A Imbono, plataforma operacional do Grupo Gemcorp, elegeu Angola como sua âncora estratégica para estruturar e executar projetos de infraestruturas críticas, com foco em segurança energética, hídrica e alimentar, além de melhorias concretas na qualidade de vida das comunidades. A iniciativa surge num momento em que o país intensifica esforços para atrair investimentos de longo prazo alinhados ao Plano de Desenvolvimento Nacional 2023–2027.
Inspirada no imbondeiro — árvore centenária que simboliza resistência e enraizamento no imaginário africano —, a Imbono posiciona-se como elo entre capital internacional e execução local. Ao contrário de meros fundos de investimento, a plataforma acompanha projetos desde a conceção até à maturidade operacional, garantindo que financiamento, engenharia e gestão de ativos caminhem em sintonia. Em Angola, onde carências em abastecimento de água, rede elétrica estável e logística de transporte ainda afetam o quotidiano de milhões, esta abordagem pretende transformar visões estratégicas em obras tangíveis.

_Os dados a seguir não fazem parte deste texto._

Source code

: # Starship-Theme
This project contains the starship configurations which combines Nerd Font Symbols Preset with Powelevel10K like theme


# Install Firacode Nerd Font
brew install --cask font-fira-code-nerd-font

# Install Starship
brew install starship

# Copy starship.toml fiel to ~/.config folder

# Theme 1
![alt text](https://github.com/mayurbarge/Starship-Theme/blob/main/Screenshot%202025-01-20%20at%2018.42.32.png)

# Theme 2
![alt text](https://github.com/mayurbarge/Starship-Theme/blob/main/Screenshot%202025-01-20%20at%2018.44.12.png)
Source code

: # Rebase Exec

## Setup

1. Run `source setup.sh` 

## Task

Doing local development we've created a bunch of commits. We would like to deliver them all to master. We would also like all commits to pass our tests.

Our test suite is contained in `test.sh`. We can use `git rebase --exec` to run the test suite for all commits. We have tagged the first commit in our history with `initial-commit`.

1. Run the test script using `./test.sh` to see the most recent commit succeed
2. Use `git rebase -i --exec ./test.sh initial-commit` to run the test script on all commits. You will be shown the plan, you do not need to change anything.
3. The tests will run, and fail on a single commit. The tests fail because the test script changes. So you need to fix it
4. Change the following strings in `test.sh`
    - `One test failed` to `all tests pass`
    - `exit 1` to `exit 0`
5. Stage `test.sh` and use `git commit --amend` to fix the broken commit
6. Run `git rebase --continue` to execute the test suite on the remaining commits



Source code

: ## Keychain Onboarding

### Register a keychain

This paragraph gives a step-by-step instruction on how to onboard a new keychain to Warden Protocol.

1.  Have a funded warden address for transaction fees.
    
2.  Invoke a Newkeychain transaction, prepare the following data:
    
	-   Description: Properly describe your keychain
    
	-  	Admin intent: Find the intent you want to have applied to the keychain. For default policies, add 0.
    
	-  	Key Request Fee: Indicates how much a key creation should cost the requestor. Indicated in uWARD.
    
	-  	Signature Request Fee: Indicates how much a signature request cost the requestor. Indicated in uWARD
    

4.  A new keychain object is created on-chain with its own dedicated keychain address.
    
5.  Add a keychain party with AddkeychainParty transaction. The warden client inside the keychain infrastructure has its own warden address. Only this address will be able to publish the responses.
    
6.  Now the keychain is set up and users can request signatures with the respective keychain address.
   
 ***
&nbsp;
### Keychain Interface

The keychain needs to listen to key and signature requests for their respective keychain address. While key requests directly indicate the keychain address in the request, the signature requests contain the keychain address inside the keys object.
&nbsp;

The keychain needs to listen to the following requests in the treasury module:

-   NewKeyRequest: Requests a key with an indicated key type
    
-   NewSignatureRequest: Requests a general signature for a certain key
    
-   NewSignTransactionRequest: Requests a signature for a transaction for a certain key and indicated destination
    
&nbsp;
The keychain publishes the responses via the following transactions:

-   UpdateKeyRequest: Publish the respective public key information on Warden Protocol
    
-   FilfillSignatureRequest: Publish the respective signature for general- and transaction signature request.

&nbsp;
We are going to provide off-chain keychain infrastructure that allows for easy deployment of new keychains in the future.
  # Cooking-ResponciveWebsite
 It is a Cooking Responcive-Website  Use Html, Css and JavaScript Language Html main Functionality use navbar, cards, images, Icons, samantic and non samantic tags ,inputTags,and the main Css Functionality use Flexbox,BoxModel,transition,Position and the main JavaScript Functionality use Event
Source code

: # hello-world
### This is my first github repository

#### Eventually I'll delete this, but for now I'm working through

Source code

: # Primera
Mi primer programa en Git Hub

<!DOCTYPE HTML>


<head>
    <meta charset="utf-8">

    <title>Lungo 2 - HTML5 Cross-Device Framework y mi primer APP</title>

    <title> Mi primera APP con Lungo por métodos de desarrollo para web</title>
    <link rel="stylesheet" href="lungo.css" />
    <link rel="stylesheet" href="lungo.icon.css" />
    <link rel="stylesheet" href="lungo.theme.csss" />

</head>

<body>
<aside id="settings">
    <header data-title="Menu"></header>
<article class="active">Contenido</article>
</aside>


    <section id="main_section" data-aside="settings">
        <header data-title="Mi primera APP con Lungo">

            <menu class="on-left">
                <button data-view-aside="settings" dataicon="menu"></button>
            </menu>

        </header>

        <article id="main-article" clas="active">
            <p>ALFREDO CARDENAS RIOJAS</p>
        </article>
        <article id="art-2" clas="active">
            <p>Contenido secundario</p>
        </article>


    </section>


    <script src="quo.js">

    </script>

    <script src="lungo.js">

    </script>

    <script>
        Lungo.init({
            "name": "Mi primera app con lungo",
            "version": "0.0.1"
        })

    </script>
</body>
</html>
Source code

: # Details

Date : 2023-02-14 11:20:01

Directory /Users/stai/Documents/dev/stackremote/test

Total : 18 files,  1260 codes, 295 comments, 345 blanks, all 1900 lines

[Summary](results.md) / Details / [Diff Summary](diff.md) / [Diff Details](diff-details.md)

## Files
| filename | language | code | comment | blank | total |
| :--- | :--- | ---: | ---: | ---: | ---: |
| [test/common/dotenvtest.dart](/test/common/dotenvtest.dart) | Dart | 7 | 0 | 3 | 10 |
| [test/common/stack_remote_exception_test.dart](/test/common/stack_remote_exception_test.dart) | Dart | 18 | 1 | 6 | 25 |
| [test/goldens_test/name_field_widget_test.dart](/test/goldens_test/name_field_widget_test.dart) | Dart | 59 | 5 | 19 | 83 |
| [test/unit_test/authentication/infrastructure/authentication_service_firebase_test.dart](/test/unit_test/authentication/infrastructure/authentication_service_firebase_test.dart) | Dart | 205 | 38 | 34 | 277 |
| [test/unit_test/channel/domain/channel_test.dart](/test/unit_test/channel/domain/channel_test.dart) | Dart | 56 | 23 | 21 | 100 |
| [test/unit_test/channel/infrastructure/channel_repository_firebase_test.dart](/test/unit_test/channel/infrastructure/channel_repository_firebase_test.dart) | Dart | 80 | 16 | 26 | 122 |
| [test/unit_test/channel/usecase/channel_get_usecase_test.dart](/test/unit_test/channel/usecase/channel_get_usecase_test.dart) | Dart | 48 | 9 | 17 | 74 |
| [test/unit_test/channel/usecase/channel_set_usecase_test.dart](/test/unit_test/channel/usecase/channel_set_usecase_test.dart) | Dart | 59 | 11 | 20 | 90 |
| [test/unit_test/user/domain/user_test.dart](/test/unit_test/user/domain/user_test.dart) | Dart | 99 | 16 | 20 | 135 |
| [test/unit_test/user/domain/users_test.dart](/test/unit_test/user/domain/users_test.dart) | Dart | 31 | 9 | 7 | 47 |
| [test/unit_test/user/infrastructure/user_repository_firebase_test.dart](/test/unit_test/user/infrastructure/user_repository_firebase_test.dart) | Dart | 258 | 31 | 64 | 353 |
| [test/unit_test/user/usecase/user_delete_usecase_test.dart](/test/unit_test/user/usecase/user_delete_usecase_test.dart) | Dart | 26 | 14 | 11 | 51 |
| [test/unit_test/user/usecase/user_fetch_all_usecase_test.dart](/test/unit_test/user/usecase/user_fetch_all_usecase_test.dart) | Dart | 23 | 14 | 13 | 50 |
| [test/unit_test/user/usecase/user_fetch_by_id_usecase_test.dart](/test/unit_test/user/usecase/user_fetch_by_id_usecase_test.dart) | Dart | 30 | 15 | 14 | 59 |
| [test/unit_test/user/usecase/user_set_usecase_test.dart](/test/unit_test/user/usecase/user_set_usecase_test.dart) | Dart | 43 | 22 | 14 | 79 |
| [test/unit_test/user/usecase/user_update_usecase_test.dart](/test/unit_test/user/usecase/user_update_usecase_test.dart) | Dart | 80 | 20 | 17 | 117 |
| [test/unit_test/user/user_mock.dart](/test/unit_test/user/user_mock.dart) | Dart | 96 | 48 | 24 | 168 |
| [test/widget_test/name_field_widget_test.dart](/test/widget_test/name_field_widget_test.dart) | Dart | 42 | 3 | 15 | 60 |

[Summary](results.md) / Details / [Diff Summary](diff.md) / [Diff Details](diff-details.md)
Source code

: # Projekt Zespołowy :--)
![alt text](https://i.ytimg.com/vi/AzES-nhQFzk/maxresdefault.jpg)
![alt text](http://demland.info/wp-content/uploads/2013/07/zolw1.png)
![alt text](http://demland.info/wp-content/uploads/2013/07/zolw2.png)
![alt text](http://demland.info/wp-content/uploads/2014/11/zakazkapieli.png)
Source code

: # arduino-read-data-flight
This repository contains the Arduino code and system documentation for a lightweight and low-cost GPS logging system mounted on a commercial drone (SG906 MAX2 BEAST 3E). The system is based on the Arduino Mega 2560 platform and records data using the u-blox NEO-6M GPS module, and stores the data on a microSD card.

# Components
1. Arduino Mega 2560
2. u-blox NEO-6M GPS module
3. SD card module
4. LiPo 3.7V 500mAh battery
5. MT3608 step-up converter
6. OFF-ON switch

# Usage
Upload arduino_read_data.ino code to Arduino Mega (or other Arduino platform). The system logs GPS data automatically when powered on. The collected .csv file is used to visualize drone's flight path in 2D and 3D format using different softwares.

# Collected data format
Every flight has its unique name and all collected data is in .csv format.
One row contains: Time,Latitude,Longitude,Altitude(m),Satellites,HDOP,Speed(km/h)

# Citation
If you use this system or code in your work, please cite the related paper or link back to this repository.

A atuação da Imbono assenta em três pilares: rigor técnico na execução, estruturação financeira adaptada à realidade dos mercados emergentes e compromisso com impacto socioeconómico mensurável. Segundo fontes da empresa, o desempenho será avaliado por indicadores como número de postos de trabalho criados com mão de obra local, percentagem de aquisições junto a fornecedores nacionais, disponibilidade operacional das infraestruturas e sustentabilidade ambiental. A governança privilegia decisões próximas do terreno, com equipas angolanas a deter autonomia operacional, apoiadas por supervisão estratégica do Grupo Gemcorp.
O foco em setores estruturantes responde diretamente a desafios nacionais. Na área energética, por exemplo, Angola busca diversificar sua matriz além do petróleo; na segurança hídrica, várias províncias enfrentam escassez sazonal; e na alimentar, o país ainda depende significativamente de importações. A Imbono articula-se com parceiros institucionais e privados para estruturar soluções que, segundo a própria plataforma, gerem “ativos bancáveis, operáveis e duradouros” — critério essencial para atrair financiamento em contextos de risco percebido elevado.